SBV interest rate cuts to allay economic difficulties

Hanoi (VNA) - Interest rate cuts by the State Bank of Vietnam (SBV) and
cost savings among credit institutions will pave the way for sustainable
lending rate reductions, thus easing difficulties faced by businesses.
Head of the SBV’s Monetary Policy
Department Pham Thanh Ha said the latest interest rate adjustment is in
compliance with the Prime Minister’s Directive No. 11/CT-TTg dated March 4 and Decision
No. 15/2020/QD-TTg dated April 24, as well as Government Resolution No. 41/NQ-CP
dated April 9.
He said the SBV advocates ensuring
liquidity for credit institutions and reducing interest rates after considering
macro-economic factors, inflation targets, and the operating safety of credit institutions.
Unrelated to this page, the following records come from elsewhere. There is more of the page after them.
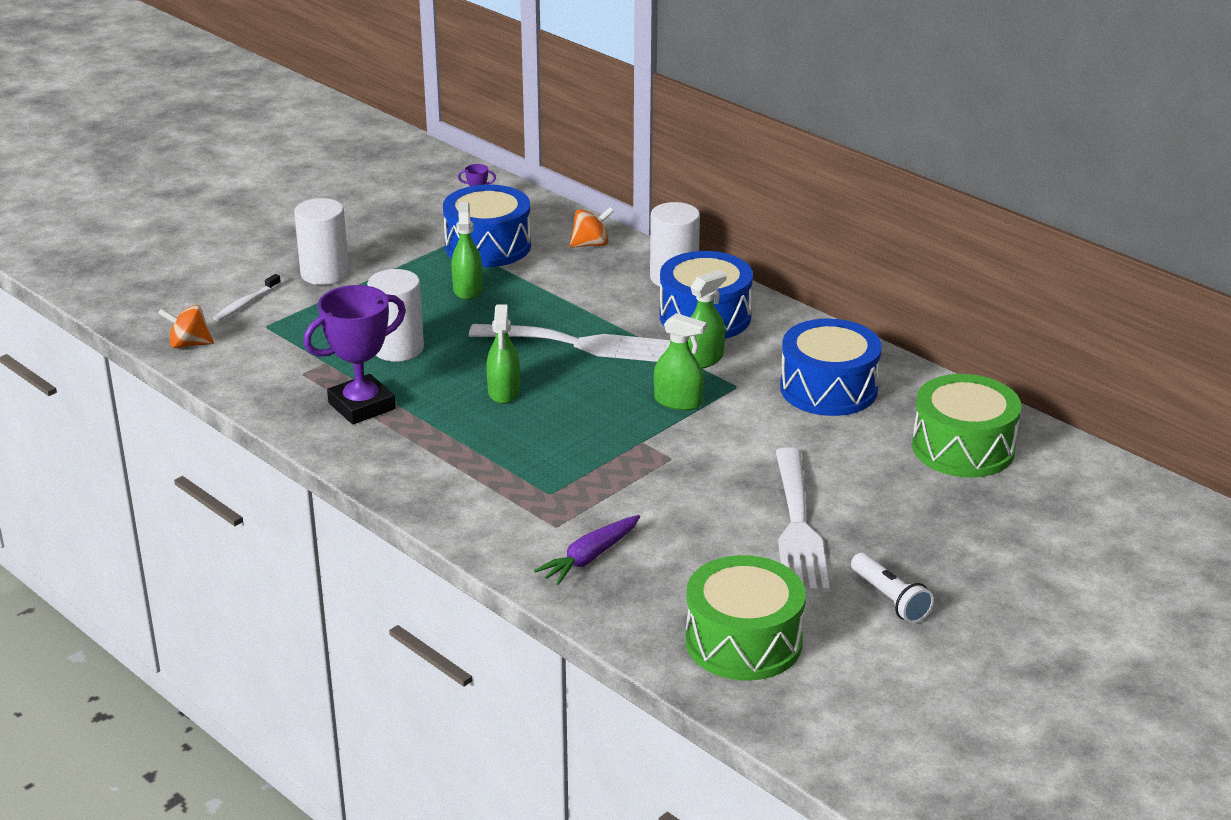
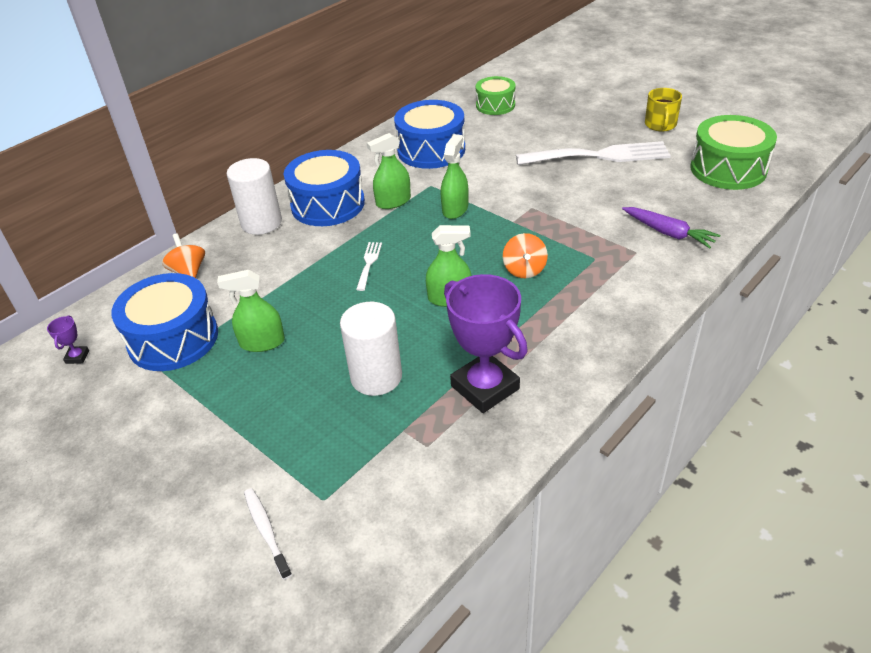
camera: 90 degrees left, 10 degrees up
orange spinning top [158,305,214,348] -> orange spinning top moved to [503,233,548,278]
white toothbrush [213,274,281,321] -> white toothbrush turned 150 degrees counterclockwise [244,488,292,580]
white cylinder [294,198,349,285] -> none
white fork [469,324,671,362] -> white fork [356,242,382,291], size x0.43
green spray bottle [688,270,727,369] -> green spray bottle turned 75 degrees counterclockwise [367,133,411,209]
white flashlight [851,553,934,623] -> yellow mug [645,88,682,131]
green drum [912,374,1022,478] -> green drum [476,76,516,115], size x0.62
The central bank will continue to closely
monitor domestic and foreign market developments to actively and flexibly
adjust monetary policies, thus controlling inflation and propelling economic
growth.
On May 12, the SBV decided to cut lending
and discount rates, with annual refinancing rates coming down from 5 percent to
4.5 percent and discount rates from 3.5 percent to 3 percent.
Ceiling rates on deposits of one to six
months fell to 4.25 percent per annum from 4.75 percent, while rates for
non-term deposits and those below one month fell from 0.5 percent to 0.2
percent.
Short-term lending rates for five
priority business sectors went down from 5.5 percent to 5 percent per annum./.